When Hovnanian reported its fiscal first quarter results on March 6th, the stock price fell more than 5% intraday. The homebuilder reported a 32.9% increase in revenues to $358.2 million compared with $269.6 million last year. Gross margins improved slightly to 17% from 16.5%, although management has stated that there would be some volatility in gross margins in coming quarters. Profitability continues to elude Hovnanian Enterprises, Inc. (NYSE:HOV), as the company reported an $11.3 million net loss, or -$0.08 per share compared with a loss of $18.3 million or -$0.17 per share in the comparable period last year.
The results were two cents better than analysts were expecting, according to Bloomberg
. Home deliveries and net contracts for new homes were higher in the quarter.
Ara Hovnanian, president and CEO, said in a press release :
Given the size of our contract backlog, the average gross margin on homes currently in contract backlog and assuming that market conditions remain stable, we are pleased to project our return to profitability for fiscal 2013. It has been a long and difficult cycle, but we finally see the benefits of the many steps we have taken to prepare ourselves for this inevitable market upturn.
Home improvement stores
Meanwhile, home-improvement retailer The Home Depot, Inc. (NYSE:HD) has been one of the stocks that has helped the Dow Jones Industrial Average set a new record high in recent days.

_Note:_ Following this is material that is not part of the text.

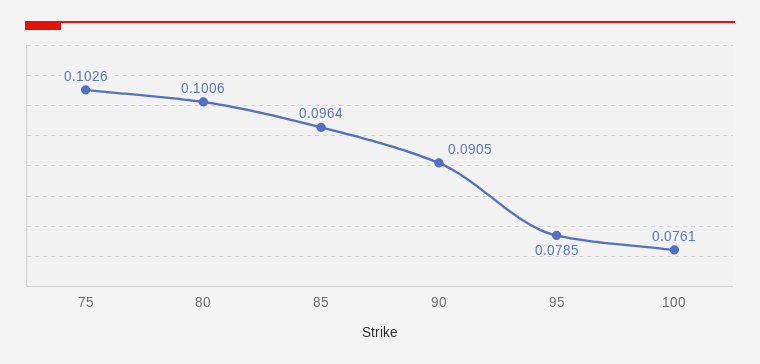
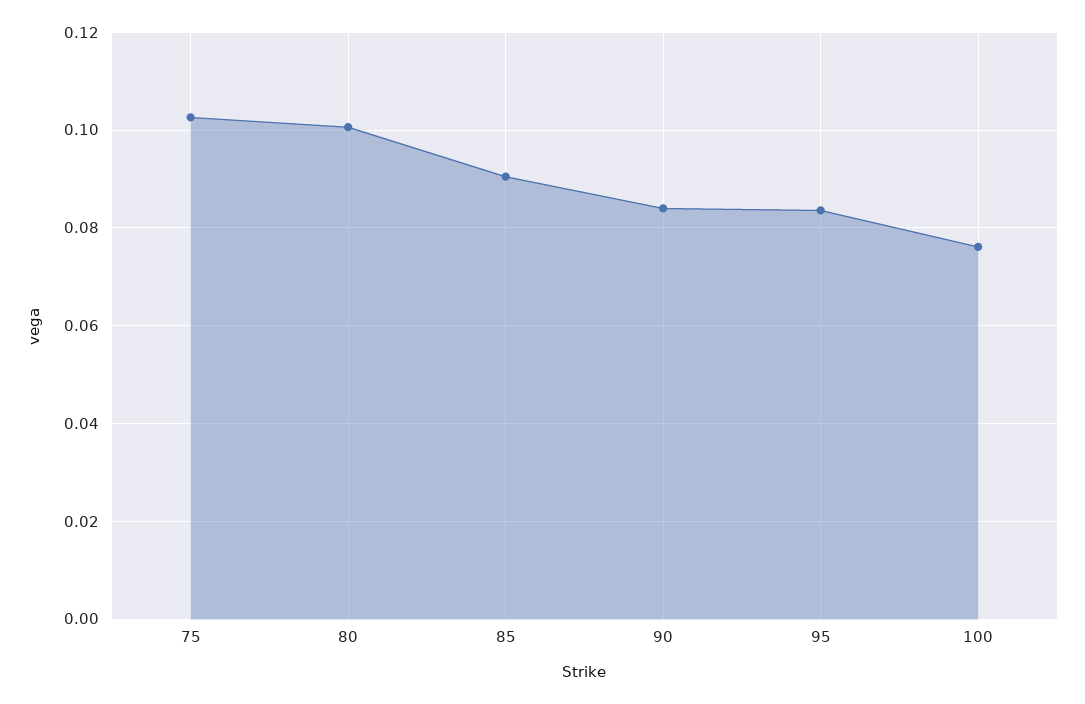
85: 0.0964 -> 0.09
90: 0.0905 -> 0.084
95: 0.0785 -> 0.084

Shares of Home Depot recently set a new 52-week high when the price surpassed $70.30. It might not be too late to get in on some of these profits.
Home Depot is focused on growing both its brick-and-mortar and online presence including a push toward mobile applications. Its home services business, which allows sales professionals to visit customer’s homes to help with the planning and execution of home improvements, is expanding. Home Depot’s made two acquisitions last year to support its home services business specifically for flooring installations as well as kitchen and bath remodelings. According to Kevin Hofmann, the president of Home Depot’s online business, the home services segment is 4% of the company, which suggests it could
be a catalyst for future growth.
Shares of Lowe’s Companies, Inc. (NYSE:LOW) are hovering near their 52-week highs as well. The company recently reported a slight 0.5% decline in its fourth quarter sales to $11 billion and a 0.06% rise in fiscal year 2012 sales to $50.5 billion. Fourth-quarter net earnings declined by 10.6% while diluted EPS were flat compared with the year ago quarter. The retailer attributes the disappointing quarterly performance to the extra calendar week in 2011 that created a tough comparison for 2012. For the fiscal year, net earnings increased 6.5% to $2 billion or $1.69 per diluted share.